Comment l’islam traditionnel pourrait être un rempart contre l’islamisme extrémiste ?

L’islam du moyen Orient depuis les pétrodollars, a essayé de dicter à l’Afrique un islam rigoriste littéral, qui est loin de ses traditions. Cet islam soufi dérange l’Arabie Saoudite, car il va à l’encontre de son interprétation rigoriste des textes coraniques, et qui fait des gens des automates à qui ont peut dicter comment vivre, et qui ne laisse presque pas de place aux libertés individuelles et à la tolérance.

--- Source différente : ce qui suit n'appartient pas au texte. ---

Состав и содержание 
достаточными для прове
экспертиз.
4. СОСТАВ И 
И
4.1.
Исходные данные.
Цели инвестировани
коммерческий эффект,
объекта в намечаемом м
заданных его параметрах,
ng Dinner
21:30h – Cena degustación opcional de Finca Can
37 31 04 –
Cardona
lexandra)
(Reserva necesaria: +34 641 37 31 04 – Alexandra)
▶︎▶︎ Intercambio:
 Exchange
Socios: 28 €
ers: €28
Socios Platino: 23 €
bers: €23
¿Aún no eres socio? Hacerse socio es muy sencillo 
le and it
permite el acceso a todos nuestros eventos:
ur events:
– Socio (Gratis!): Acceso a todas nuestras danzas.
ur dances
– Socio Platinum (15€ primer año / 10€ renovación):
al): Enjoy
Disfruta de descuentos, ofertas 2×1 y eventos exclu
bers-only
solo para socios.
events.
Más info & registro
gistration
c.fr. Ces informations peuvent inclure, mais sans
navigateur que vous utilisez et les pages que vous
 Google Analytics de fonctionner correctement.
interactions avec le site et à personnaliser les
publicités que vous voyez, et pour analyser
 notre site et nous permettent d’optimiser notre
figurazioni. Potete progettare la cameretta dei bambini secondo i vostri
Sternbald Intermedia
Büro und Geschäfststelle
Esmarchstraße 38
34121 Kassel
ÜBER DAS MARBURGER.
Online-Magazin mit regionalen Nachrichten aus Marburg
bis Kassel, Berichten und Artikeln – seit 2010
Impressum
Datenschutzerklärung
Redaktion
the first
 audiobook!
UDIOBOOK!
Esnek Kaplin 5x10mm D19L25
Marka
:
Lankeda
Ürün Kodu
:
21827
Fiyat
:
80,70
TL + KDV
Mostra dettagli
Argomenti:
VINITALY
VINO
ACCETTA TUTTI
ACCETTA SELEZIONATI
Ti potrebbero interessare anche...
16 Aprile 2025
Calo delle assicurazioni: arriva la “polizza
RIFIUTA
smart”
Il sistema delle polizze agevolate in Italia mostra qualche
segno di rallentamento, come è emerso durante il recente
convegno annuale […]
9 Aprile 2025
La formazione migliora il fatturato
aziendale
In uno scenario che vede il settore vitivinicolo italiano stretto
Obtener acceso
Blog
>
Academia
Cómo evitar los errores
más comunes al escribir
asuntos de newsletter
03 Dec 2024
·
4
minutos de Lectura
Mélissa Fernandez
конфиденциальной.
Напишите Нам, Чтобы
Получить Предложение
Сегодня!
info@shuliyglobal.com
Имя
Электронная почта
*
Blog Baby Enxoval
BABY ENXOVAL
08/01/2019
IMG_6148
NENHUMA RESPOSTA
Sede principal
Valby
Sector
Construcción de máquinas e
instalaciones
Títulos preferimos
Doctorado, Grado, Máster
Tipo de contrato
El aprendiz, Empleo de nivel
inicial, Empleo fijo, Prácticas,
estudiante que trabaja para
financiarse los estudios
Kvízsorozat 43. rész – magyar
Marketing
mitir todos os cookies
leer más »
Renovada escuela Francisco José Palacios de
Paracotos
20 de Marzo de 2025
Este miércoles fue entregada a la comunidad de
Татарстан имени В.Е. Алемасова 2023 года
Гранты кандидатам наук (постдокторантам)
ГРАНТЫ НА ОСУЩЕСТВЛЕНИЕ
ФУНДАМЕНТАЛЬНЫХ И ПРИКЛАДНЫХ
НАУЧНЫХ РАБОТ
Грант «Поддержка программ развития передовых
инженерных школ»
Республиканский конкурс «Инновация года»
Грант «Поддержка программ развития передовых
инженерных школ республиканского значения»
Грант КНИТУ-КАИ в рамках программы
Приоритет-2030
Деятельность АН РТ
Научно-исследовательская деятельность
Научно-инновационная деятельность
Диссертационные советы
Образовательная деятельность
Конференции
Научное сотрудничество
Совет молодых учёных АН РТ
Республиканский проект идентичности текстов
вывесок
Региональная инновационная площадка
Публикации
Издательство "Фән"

L’islam soufi est une spiritualité qui se vit d’une façon individuelle, et nous incite à travailler sur nous-mêmes en tant qu’êtres humains, sans vouloir prendre le pouvoir et manipuler les populations. C’est pour cela que les groupes terroristes ont une haine de l’islam Soufi, et qu’ils essayent de détruire ses racines. D’ailleurs, les mausolées soufis sont les premiers lieux détruits par les groupes terroristes en Lybie, en Afganistan et à Tombouctou, au Mali, quand l’Unesco a tenté de classer cette ville mythique patrimoine mondial en péril. À travers ce film, on apprend finalement qu’il y’a pas un seul islam, mais il qu’il y a différentes interprétations de l’islam qui sont influencées par les différentes cultures, la géographie, les traditions, etc …

Bio express :

Née en Algérie, Nadia Zouaoui vit au Québec depuis 1988, où elle a suivi des études en littérature et en communication à l’Université de Montréal et de McGill. Elle est journaliste et documentariste indépendante. Son premier film d’auteur, Le Voyage de Nadia, lève le voile sur la souffrance des femmes dans sa société patriarcale qui l’a vue grandir en Algérie. Le film a raflé plusieurs prix, dont le Gémeau de la meilleure écriture documentaire au Québec, et un prix aux RIDM. Peur, colère et Politique, son film sur la montée de l’islamophobie politique aux États Unis, a aussi raflé plusieurs prix, dont la Meilleure Production canadienne Indépendante, et une Mention Spéciale du Jury des Droits de la Personne au Festival Vues d’Afrique. A travers ses documentaires d’opinion, Nadia plonge dans l’adversité pour essayer, à son échelle, de construire des ponts entre les cultures, entre le Nord et le Sud, et entre les gens d’origines et d’opinions diverses. Son but est d’initier la pensée critique et le dialogue pour un meilleur vivre ensemble.